Bislang sind keine weiteren Streiks im öffentlichen Dienst angekündigt. Zumindest über Ostern wird nicht gestreikt. Ulrich Silberbach, Chef der dbb, hat einen Vollstreik aber bereits ins Spiel gebracht. In einer Mitteilung des Beamtenbundes sagt Silberbach, dass man sich an einer Schlichtung zwar konstruktiv beteiligen werde, eine Einigung aber nicht gegeben sei. In diesem Fall "kann es ab Ende April überall im Land zu umfassenden Streikmaßnahmen im öffentlichen Dienst kommen", kündigt der dbb-Chef an. Silberbach rechnet zudem schon jetzt mit einer hohen Beteiligung bei der Urabstimmung, die für einen solchen Streik einberufen werden müsste, sowie einer großen Streikbereitschaft.

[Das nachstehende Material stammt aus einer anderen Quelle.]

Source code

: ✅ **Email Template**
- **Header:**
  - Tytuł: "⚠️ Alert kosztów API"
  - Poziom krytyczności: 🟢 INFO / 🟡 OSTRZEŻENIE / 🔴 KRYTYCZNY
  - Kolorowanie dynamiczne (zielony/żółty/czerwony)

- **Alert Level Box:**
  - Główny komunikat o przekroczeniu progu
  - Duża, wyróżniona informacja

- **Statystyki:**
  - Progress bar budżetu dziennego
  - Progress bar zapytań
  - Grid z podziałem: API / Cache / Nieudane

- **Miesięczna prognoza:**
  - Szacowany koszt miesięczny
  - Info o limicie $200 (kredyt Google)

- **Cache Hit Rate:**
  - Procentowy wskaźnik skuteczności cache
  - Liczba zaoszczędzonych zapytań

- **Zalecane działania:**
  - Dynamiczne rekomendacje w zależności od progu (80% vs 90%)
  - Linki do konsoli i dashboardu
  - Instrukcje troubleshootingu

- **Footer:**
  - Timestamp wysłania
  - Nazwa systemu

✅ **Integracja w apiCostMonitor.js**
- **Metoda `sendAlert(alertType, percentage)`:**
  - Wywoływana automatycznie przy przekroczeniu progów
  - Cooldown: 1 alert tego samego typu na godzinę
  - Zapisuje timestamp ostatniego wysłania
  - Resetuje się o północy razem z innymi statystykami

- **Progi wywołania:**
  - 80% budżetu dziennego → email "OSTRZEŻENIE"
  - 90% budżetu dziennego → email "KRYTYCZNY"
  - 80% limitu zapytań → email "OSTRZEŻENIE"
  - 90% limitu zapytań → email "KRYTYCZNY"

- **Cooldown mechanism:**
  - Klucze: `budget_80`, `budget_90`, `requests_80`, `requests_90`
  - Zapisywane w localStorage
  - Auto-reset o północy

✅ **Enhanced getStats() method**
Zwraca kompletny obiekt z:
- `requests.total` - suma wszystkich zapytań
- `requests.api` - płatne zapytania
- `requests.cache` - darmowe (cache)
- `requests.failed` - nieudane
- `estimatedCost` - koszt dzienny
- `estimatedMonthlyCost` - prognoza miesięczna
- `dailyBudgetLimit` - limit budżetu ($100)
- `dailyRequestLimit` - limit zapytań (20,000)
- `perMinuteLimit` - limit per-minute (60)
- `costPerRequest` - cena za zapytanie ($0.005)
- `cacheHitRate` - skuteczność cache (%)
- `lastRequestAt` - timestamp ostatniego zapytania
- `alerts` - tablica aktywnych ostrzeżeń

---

Laut Verdi haben sich rund 500.000 Beschäftigte in den vergangenen Wochen an Warnstreiks im öffentlichen Dienst sowie weiteren Aktionen beteiligt. Zudem hat die Gewerkschaft laut dpa in den vergangenen drei Monaten über 70.000 Eintritte neuer Mitglieder gemeldet. Sollte es Ende April erneut zu Streiks kommen, dürfte die Beteiligung weiterhin hoch sein.

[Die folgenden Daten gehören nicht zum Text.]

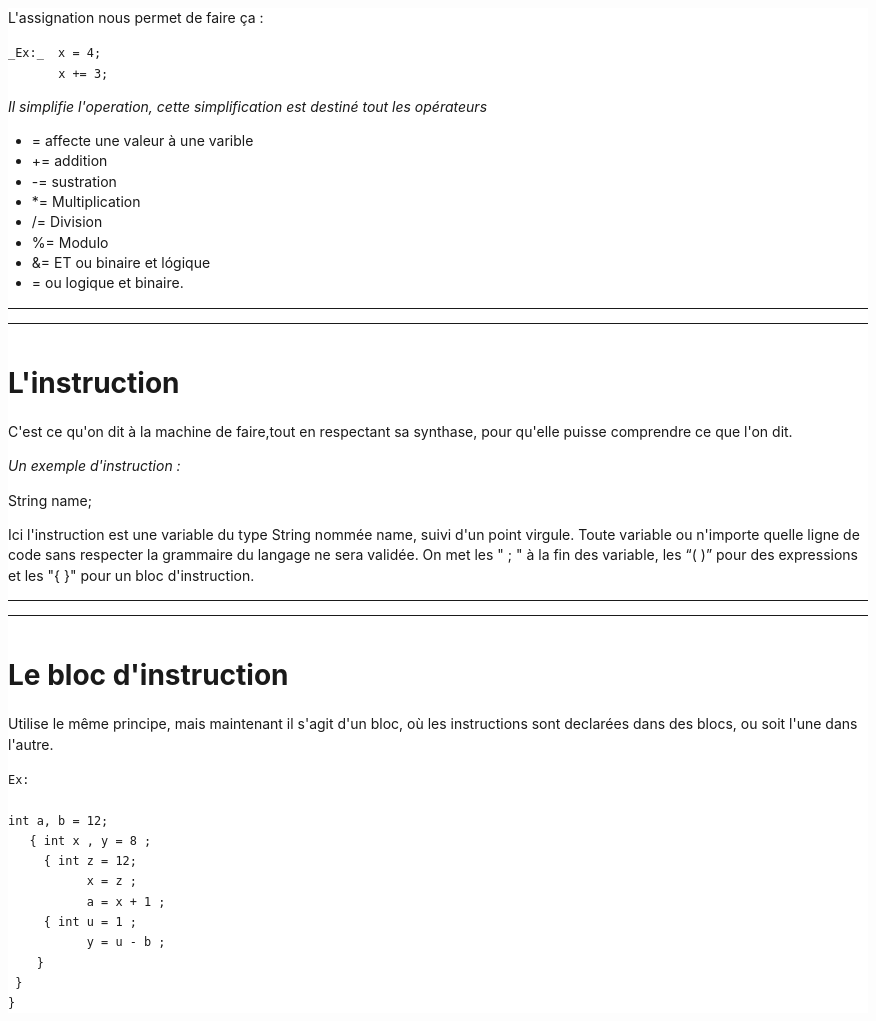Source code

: L'assignation nous permet de faire ça :   
	 
	_Ex:_  x = 4; 
		   x += 3;  
_Il simplifie l'operation, cette simplification est destiné tout les opérateurs_

* = affecte une valeur à une varible
* += addition  
* -= sustration  
* *= Multiplication 
* /= Division
* %= Modulo 
* &= ET ou binaire et lógique 
* = ou logique et binaire.   

-----------------------------------------------------  
-----------------------------------------------------

# L'instruction


C'est ce qu'on dit à la machine de faire,tout en respectant sa synthase, pour qu'elle puisse comprendre ce que l'on dit. 

_Un exemple d'instruction :_

String name; 

Ici l'instruction est une variable du type String nommée name, suivi d'un point virgule. Toute variable ou n'importe quelle ligne de code sans respecter la grammaire du langage ne sera validée. On met les " ; " à la fin des variable, les “( )” pour des expressions et les "{ }" pour un bloc d'instruction.

------------------------------------------------------
------------------------------------------------------

# Le bloc d'instruction

Utilise le même principe, mais maintenant il s'agit d'un bloc, où les instructions sont declarées dans des blocs, ou soit l'une dans l'autre.
		
    Ex:
		
    int a, b = 12;
       { int x , y = 8 ; 
         { int z = 12;
               x = z ;
               a = x + 1 ;
         { int u = 1 ;
               y = u - b ;
        }
     }
   	}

Wie der Tagesspiegel berichtet, würde Verdi sich bereits auf einen alle öffentlichen Sektoren umfassenden Streik vorbereiten. Nach Informationen der Zeitung gäbe es bereits einen internen Streikplan für eine sechswöchige Arbeitsniederlegung. Schwerpunktmäßig würde dieser neben Abfall- und Verkehrsbetrieben auch Krankenhäuser betreffen. Nach der nötigen Urabstimmung könne ein solcher bundesweiter Ausstand ab Mitte Mai starten.